_Job_:
Without including any pictures, retype exactly the lines from the top of the records through the line containing "491 resultados", that final line included.

_Supplied material_:
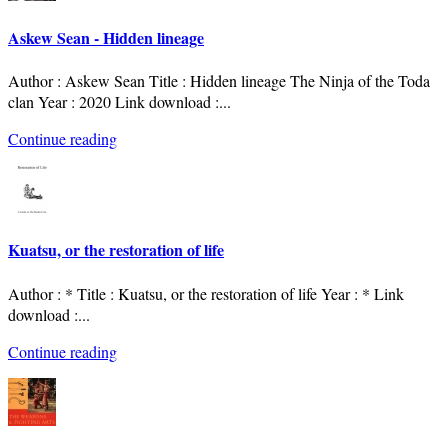
Askew Sean - Hidden lineage
Author : Askew Sean Title : Hidden lineage The Ninja of the Toda
clan Year : 2020 Link download :
...
Continue reading
Kuatsu, or the restoration of life
Author : * Title : Kuatsu, or the restoration of life Year : * Link
download :
...
Continue reading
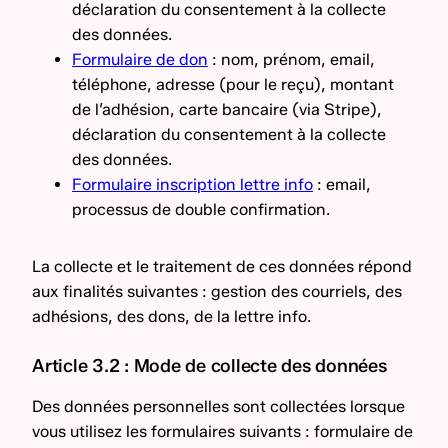
déclaration du consentement à la collecte
des données.
Formulaire de don
: nom, prénom, email,
téléphone, adresse (pour le reçu), montant
de l’adhésion, carte bancaire (via Stripe),
déclaration du consentement à la collecte
des données.
Formulaire inscription lettre info
: email,
processus de double confirmation.
La collecte et le traitement de ces données répond
aux finalités suivantes : gestion des courriels, des
adhésions, des dons, de la lettre info.
Article 3.2 : Mode de collecte des données
Des données personnelles sont collectées lorsque
vous utilisez les formulaires suivants : formulaire de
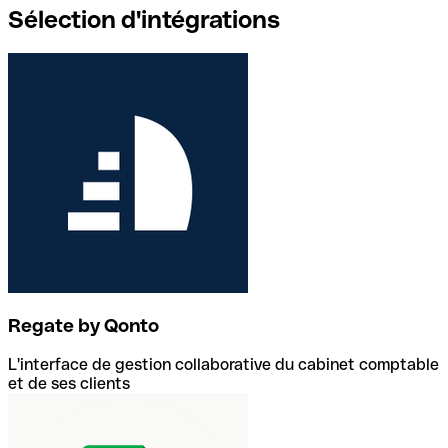
Sélection d'intégrations
Regate by Qonto
L'interface de gestion collaborative du cabinet comptable
et de ses clients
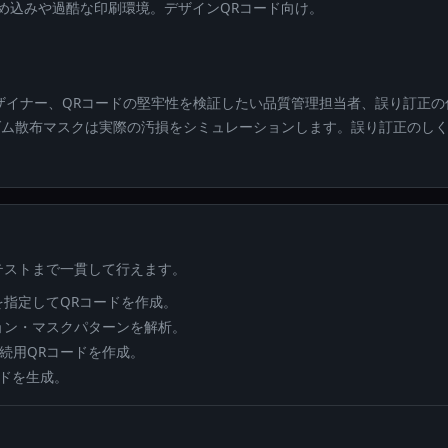
め込みや過酷な印刷環境。デザインQRコード向け。
ザイナー、QRコードの堅牢性を検証したい品質管理担当者、誤り訂正
ダム散布マスクは実際の汚損をシミュレーションします。誤り訂正のし
テストまで一貫して行えます。
を指定してQRコードを作成。
ョン・マスクパターンを解析。
i接続用QRコードを作成。
ードを生成。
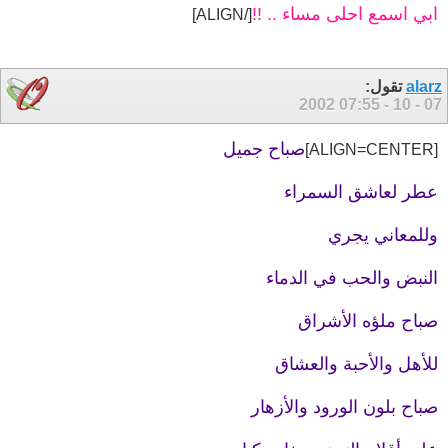
ابي اسمع احلى مساء .. !!
[/ALIGN]
alarz
تقول:
07:55
07 - 10 - 2002
صباح جميل
[ALIGN=CENTER]
عطر لعاشق السمراء
وللمعاني يجري
النبض والحب في الدماء
صباح ملؤه الأشراق
للأهل والأحبة والعشاق
صباح بلون الورود والأزهار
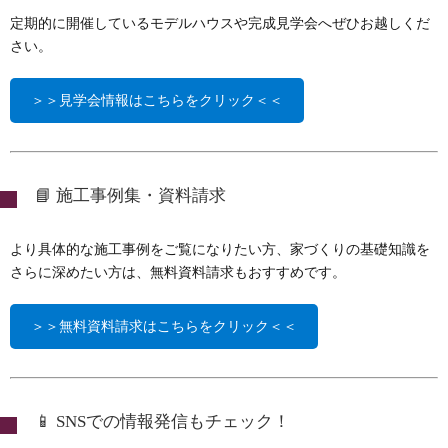
定期的に開催しているモデルハウスや完成見学会へぜひお越しくだ
さい。
＞＞見学会情報はこちらをクリック＜＜
📘 施工事例集・資料請求
より具体的な施工事例をご覧になりたい方、家づくりの基礎知識を
さらに深めたい方は、無料資料請求もおすすめです。
＞＞無料資料請求はこちらをクリック＜＜
📱 SNSでの情報発信もチェック！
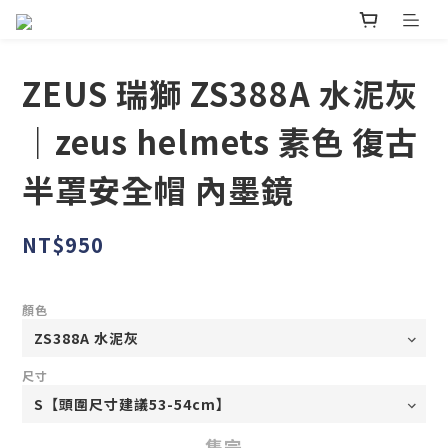
ZEUS 瑞獅 ZS388A 水泥灰
｜zeus helmets 素色 復古
半罩安全帽 內墨鏡
NT$950
顏色
尺寸
售完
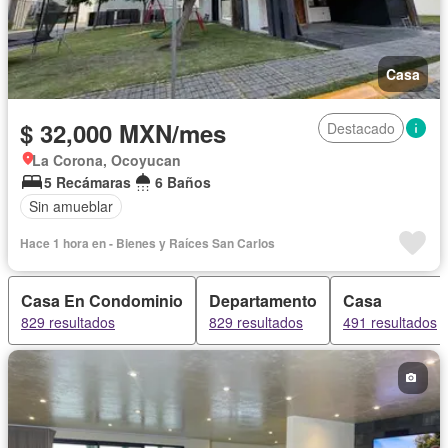
Casa
$ 32,000 MXN/mes
Destacado
La Corona, Ocoyucan
5 Recámaras
6 Baños
Sin amueblar
Hace 1 hora en - Bienes y Raíces San Carlos
Casa En Condominio
Departamento
Casa
829 resultados
829 resultados
491 resultados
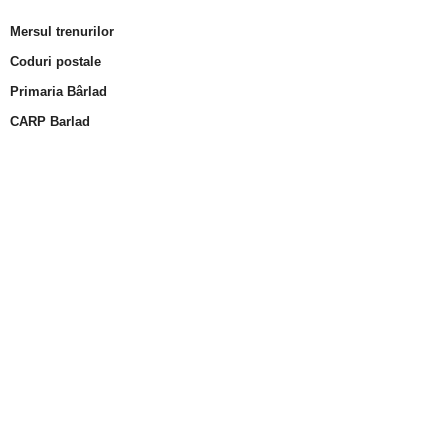
Mersul trenurilor
Coduri postale
Primaria Bârlad
CARP Barlad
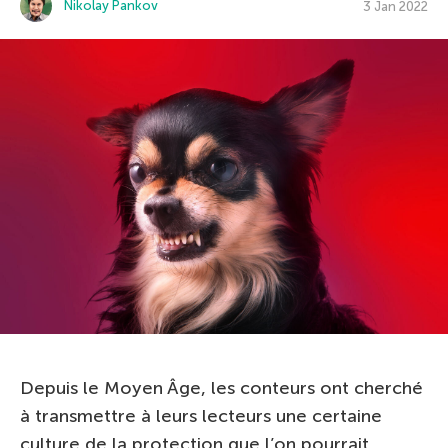
Nikolay Pankov
3 Jan 2022
Depuis le Moyen Âge, les conteurs ont cherché
à transmettre à leurs lecteurs une certaine
culture de la protection que l’on pourrait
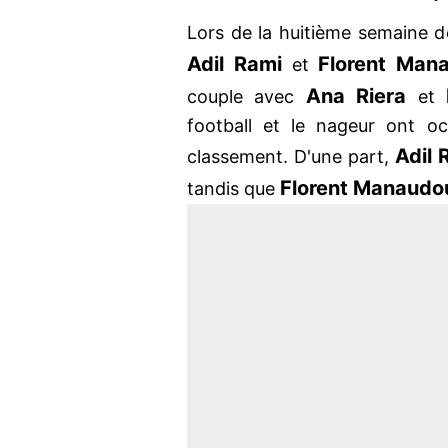
Lors de la huitième semaine d
Adil Rami
Florent Ma
et
Ana Riera
couple avec
et
football et le nageur ont o
Adil
classement. D'une part,
Florent Manaud
tandis que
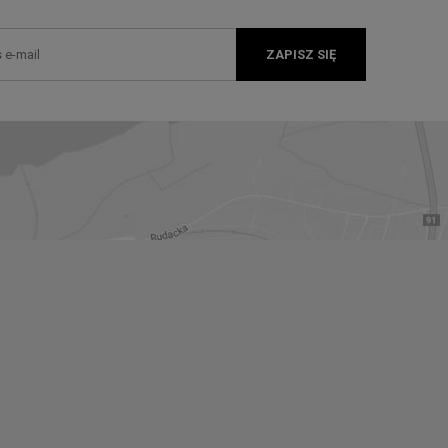
ZAPISZ SIĘ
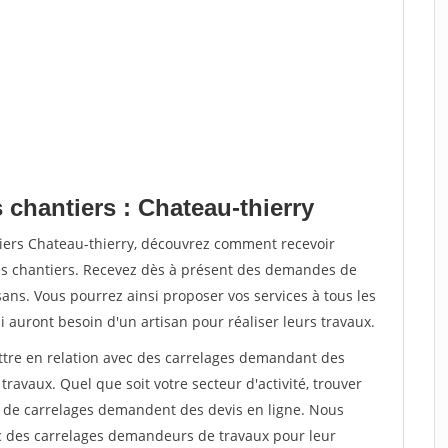
 chantiers : Chateau-thierry
tiers Chateau-thierry, découvrez comment recevoir
s chantiers. Recevez dès à présent des demandes de
sans. Vous pourrez ainsi proposer vos services à tous les
i auront besoin d'un artisan pour réaliser leurs travaux.
ettre en relation avec des carrelages demandant des
travaux. Quel que soit votre secteur d'activité, trouver
rs de carrelages demandent des devis en ligne. Nous
c des carrelages demandeurs de travaux pour leur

_Exercise solution_:
Askew Sean - Hidden lineage
Author : Askew Sean Title : Hidden lineage The Ninja of the Toda
clan Year : 2020 Link download :
...
Continue reading
Kuatsu, or the restoration of life
Author : * Title : Kuatsu, or the restoration of life Year : * Link
download :
...
Continue reading
déclaration du consentement à la collecte
des données.
Formulaire de don
: nom, prénom, email,
téléphone, adresse (pour le reçu), montant
de l’adhésion, carte bancaire (via Stripe),
déclaration du consentement à la collecte
des données.
Formulaire inscription lettre info
: email,
processus de double confirmation.
La collecte et le traitement de ces données répond
aux finalités suivantes : gestion des courriels, des
adhésions, des dons, de la lettre info.
Article 3.2 : Mode de collecte des données
Des données personnelles sont collectées lorsque
vous utilisez les formulaires suivants : formulaire de
Sélection d'intégrations
Regate by Qonto
L'interface de gestion collaborative du cabinet comptable
et de ses clients
め込みや過酷な印刷環境。デザインQRコード向け。
ザイナー、QRコードの堅牢性を検証したい品質管理担当者、誤り訂正
ダム散布マスクは実際の汚損をシミュレーションします。誤り訂正のし
テストまで一貫して行えます。
を指定してQRコードを作成。
ョン・マスクパターンを解析。
i接続用QRコードを作成。
ードを生成。
ابي اسمع احلى مساء .. !!
[/ALIGN]
alarz
تقول:
07:55
07 - 10 - 2002
صباح جميل
[ALIGN=CENTER]
عطر لعاشق السمراء
وللمعاني يجري
النبض والحب في الدماء
صباح ملؤه الأشراق
للأهل والأحبة والعشاق
صباح بلون الورود والأزهار
定期的に開催しているモデルハウスや完成見学会へぜひお越しくだ
さい。
＞＞見学会情報はこちらをクリック＜＜
📘 施工事例集・資料請求
より具体的な施工事例をご覧になりたい方、家づくりの基礎知識を
さらに深めたい方は、無料資料請求もおすすめです。
＞＞無料資料請求はこちらをクリック＜＜
📱 SNSでの情報発信もチェック！
ZEUS 瑞獅 ZS388A 水泥灰
｜zeus helmets 素色 復古
半罩安全帽 內墨鏡
NT$950
顏色
尺寸
售完
Casa
$ 32,000 MXN/mes
Destacado
La Corona, Ocoyucan
5 Recámaras
6 Baños
Sin amueblar
Hace 1 hora en - Bienes y Raíces San Carlos
Casa En Condominio
Departamento
Casa
829 resultados
829 resultados
491 resultados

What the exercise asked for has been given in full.